::: Material provided :::

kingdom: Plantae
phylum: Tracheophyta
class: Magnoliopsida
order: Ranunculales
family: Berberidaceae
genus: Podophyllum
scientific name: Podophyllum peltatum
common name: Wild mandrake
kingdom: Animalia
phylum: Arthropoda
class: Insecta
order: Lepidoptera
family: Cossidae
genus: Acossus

:::

§ **Given task**: Copy out every line of the records above verbatim.

§ **Exercise solution**:
kingdom: Plantae
phylum: Tracheophyta
class: Magnoliopsida
order: Ranunculales
family: Berberidaceae
genus: Podophyllum
scientific name: Podophyllum peltatum
common name: Wild mandrake
kingdom: Animalia
phylum: Arthropoda
class: Insecta
order: Lepidoptera
family: Cossidae
genus: Acossus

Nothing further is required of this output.